### GIVEN PASSAGE
----------------------------------------

From Casetext: Smarter Legal Research

Comrie v. Enterasys Networks, Inc.

Court of Chancery of Delaware
Jun 27, 2002
C.A. No. 19254 (Del. Ch. Jun. 27, 2002)

Opinion

C.A. No. 19254

Submitted: June 20, 2002

Decided: June 27, 2002

Vernon R. Proctor, Esquire, Kurt M. Heyman, Esquire, The Bayard Firm, Wilmington, DE.

William M. Lafferty, Esquire, Yvette C. Fitzgerald, Esquire, Morris, Nichols, Arsht Tunnell, Wilmington, DE.


Dear Counsel:

Pending before the court is the defendants' motion to dismiss. By agreement of the parties, the complaint will be dismissed, without prejudice, as to defendant GNTS (Canada), Inc. For the following reasons, the balance of the motion to dismiss is denied.

The facts recited in this opinion are taken from the well-pleaded allegations of the complaint and will be accepted as true for the purposes of this motion to dismiss. Grobow v. Perot, 539 A.2d 180, 187 n. 6 (Del. 1988).

A.

----------------------------------------

### DATA EXTRACT
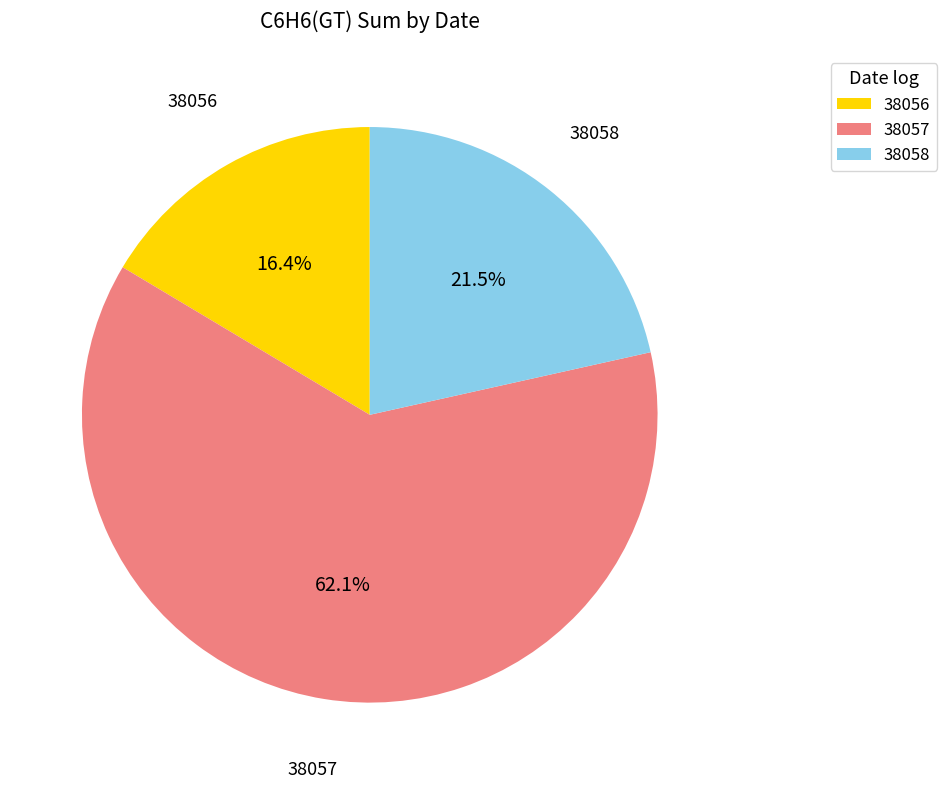

What percentage is the 38057 slice, to the nearest percent?

62%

----------------------------------------

### REQUIRED WORK
Rewrite the part of the Comrie v. Enterasys opinion that opens with the words containing "Decided: June 27, 2002" and closes with "6 (Del. 1988).", substituting "motion for judgment on the pleadings" for every occurrence of "motion to dismiss".

### ANSWER BELOW
Decided: June 27, 2002

Vernon R. Proctor, Esquire, Kurt M. Heyman, Esquire, The Bayard Firm, Wilmington, DE.

William M. Lafferty, Esquire, Yvette C. Fitzgerald, Esquire, Morris, Nichols, Arsht Tunnell, Wilmington, DE.


Dear Counsel:

Pending before the court is the defendants' motion for judgment on the pleadings. By agreement of the parties, the complaint will be dismissed, without prejudice, as to defendant GNTS (Canada), Inc. For the following reasons, the balance of the motion for judgment on the pleadings is denied.

The facts recited in this opinion are taken from the well-pleaded allegations of the complaint and will be accepted as true for the purposes of this motion for judgment on the pleadings. Grobow v. Perot, 539 A.2d 180, 187 n. 6 (Del. 1988).